The Traditional Jewish Funeral

Respect is always shown to the deceased as well as towards the mourners. This is one of the reasons why Traditional Jewish funerals are held so soon after death. It is more respectful to inter the body in a reasonable amount of time, rather than having an unnecessary delay. Of course, waiting for relatives to come from a distance is a respectful reason to delay the burial. This is a decision the family should make in consultation with their rabbi.

Viewing the deceased is not typically a Jewish custom and Tradition teaches us that it is disrespectful to look at a person who can not look back. Therefore, a Traditional funeral would be one in which the casket is kept closed and there is no viewing, except for purposes of identification by the family. Unless local laws require, embalming, a chemical process of sanitation and temporary preservation, should be avoided. We will advise you if any laws apply that would make embalming necessary.

If the family wishes, Chesed v’Emet will contact the Chevra Kadisha. The Chevra Kadisha, the sacred society, is a group of pious men and women who have taken on the obligation of ritually preparing the deceased. They perform the Taharah, which means purification. These people ritually bathe the deceased and then dress the person in Tachrichim, shrouds, the Traditional burial garments. (Male members of the Chevra Kadisha prepare the male deceased and female members of the Chevra Kadisha prepare the female deceased.) Usually made of white, pure linen, the Tachrichim symbolize that we are all equal in death. The simple white garment without pockets is physical proof that we take nothing with us when we leave this world and that God judges us on our merits and deeds, not the material wealth we have accumulated.

Tradition calls for a wooden casket, made without metal parts. Chesed v’Emet has Traditional caskets ranging from unfinished pine to solid plank mahogany. This again, is something the family will decide on privately and can rest assured that any casket they select will be the appropriate for their needs.

Funerals usually last about thirty minutes and consist of the recitation of psalms, readings and a eulogy.
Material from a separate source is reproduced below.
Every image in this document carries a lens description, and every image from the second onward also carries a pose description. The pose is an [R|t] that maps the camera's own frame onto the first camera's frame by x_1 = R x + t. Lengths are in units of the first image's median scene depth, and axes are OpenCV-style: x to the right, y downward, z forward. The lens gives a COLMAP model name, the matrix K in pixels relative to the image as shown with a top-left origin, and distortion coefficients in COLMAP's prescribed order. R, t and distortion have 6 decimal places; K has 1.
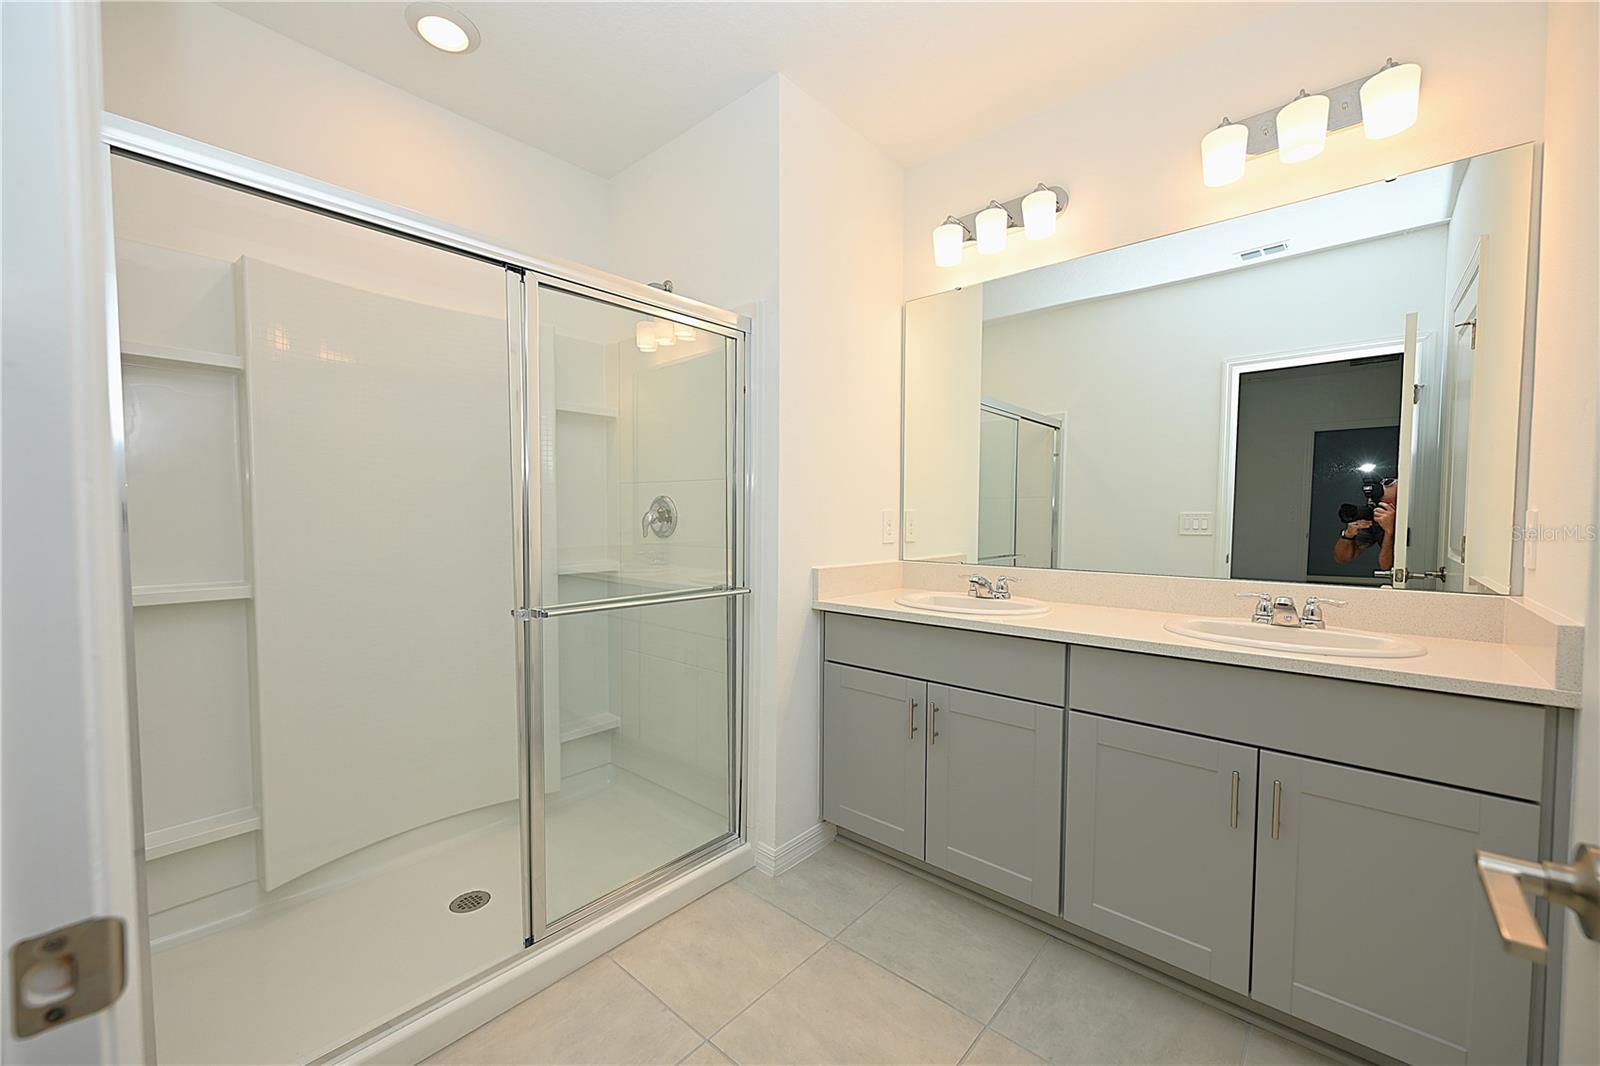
lens RADIAL K [[629.1, 0, 802.3], [0, 629.1, 537.2], [0, 0, 1]] dist [0.002164, -0.000115]
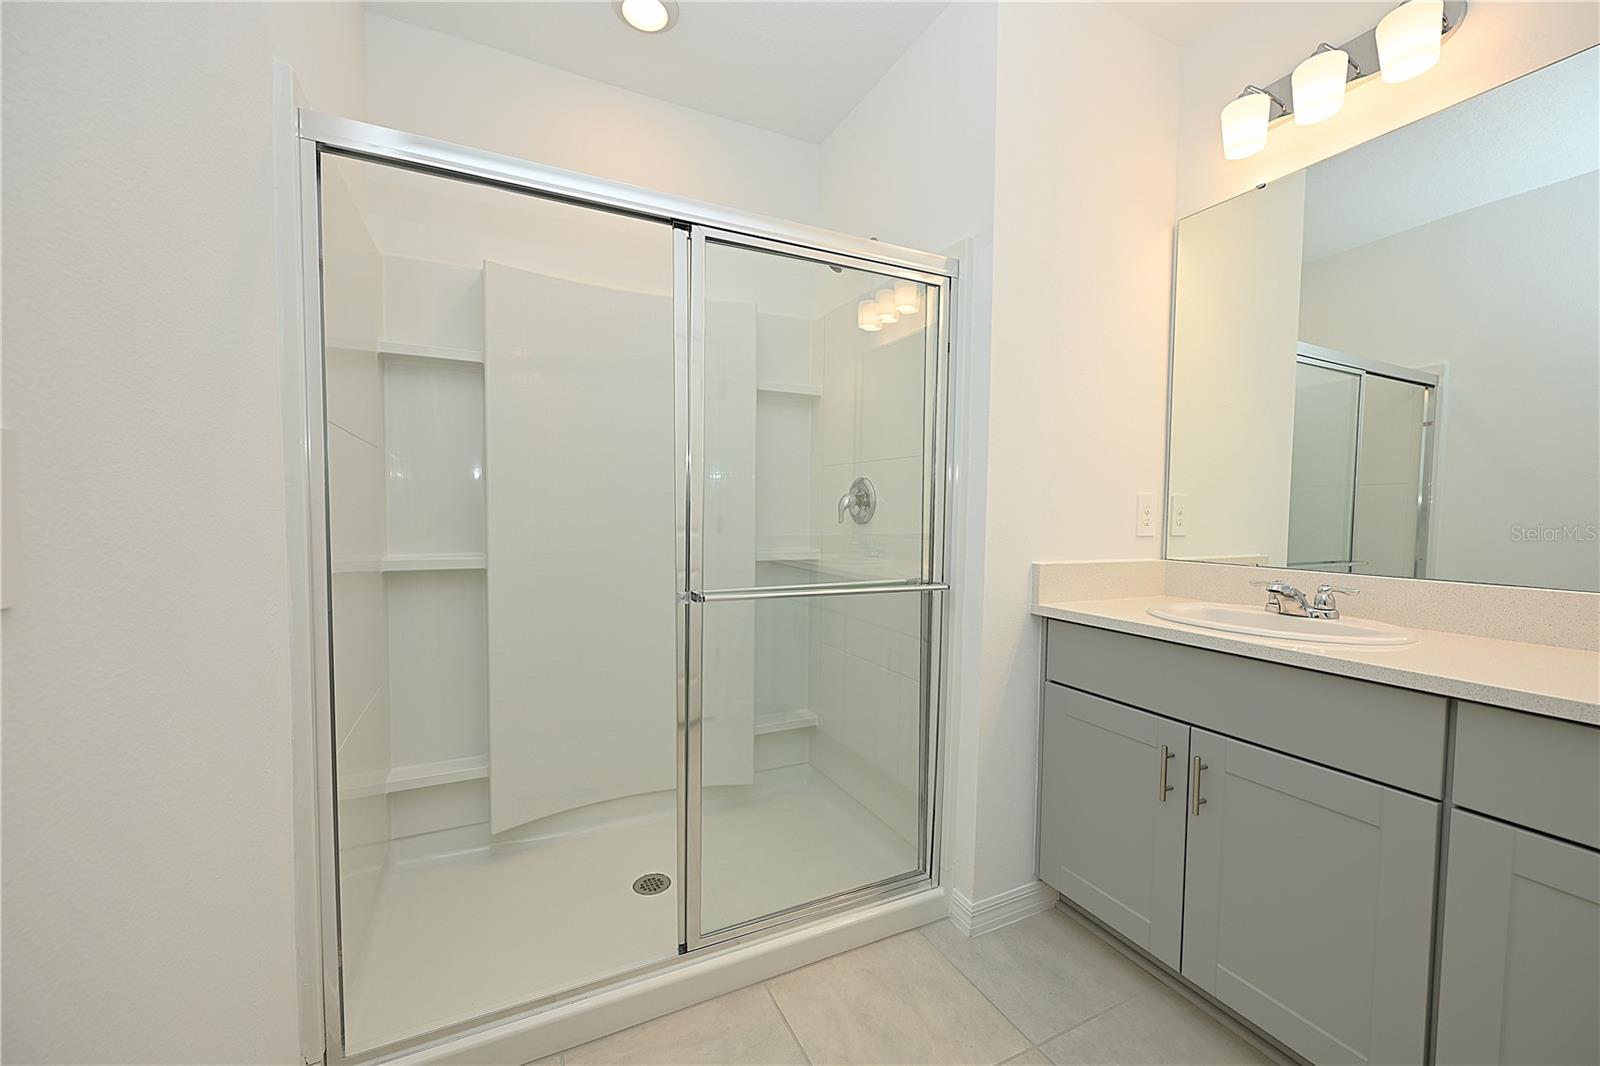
lens RADIAL K [[629.1, 0, 806.8], [0, 629.1, 535.9], [0, 0, 1]] dist [0.002164, -0.000115]
pose [[0.924787, 0.022206, -0.379836, 0.056183], [-0.021957, 0.999746, 0.004987, 0.017206], [0.379850, 0.003728, 0.925041, 0.152422]]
Prior to or after the services, the mourners perform the ritual of k’riah, rending of the garments. This ancient custom is symbolic of the tear that is in the mourner’s heart. Traditionally the clothing is torn, but many people today use a black ribbon that is attached to the outside of the clothing. When people see the ribbon or the tear in the clothing, they immediately know the person is a mourner. They should greet the mourner and act in an appropriate manner.
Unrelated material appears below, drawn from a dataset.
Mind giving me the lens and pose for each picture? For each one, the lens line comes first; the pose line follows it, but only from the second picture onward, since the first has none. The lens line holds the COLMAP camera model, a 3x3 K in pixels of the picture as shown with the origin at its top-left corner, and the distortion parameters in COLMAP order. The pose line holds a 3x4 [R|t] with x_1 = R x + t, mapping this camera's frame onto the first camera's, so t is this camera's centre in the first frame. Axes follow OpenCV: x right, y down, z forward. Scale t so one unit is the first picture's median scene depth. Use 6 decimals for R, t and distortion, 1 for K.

The ribbon is worn, or the clothing cut, on the left side of the body if they are mourning the death of a parent. For all other Kaddish relatives, the ribbon or clothing is cut on the person’s right side. This is to acknowledge that the relationship with a parent is different and therefore we observe the difference by performing the K’riah on the side closest to the heart. When we see a person wearing the ribbon, or torn clothes, we should offer our condolences to the mourner, even if we don’t know the mourner, or who they are mourning. Many mourners are uncomfortable with their “status” as a mourner and are already feeling isolated. When we see a person wearing a K’riah ribbon, we should approach the mourner so they do not feel more isolated and alone in their time of grief.

A special prayer is said when the clothing or ribbon is cut. …Dayan Ha’emet, … “Blessed is the Judge of Truth.” This is said because we, as mortals, can not understand, God’s decrees and judgments. Rather, all we can do is accept those judgments and to acknowledge that God is in control of all life. The ribbon or torn clothing is worn traditionally for seven days, except on Shabbat. When mourning the death of a parent, the ribbon or torn clothing is traditionally worn for thirty days.

As with Shiva, some festivals and Holidays affect the observance and practice of the K’riah and it is important you speak with your rabbi for the interpretations as they affect your individual set of circumstances.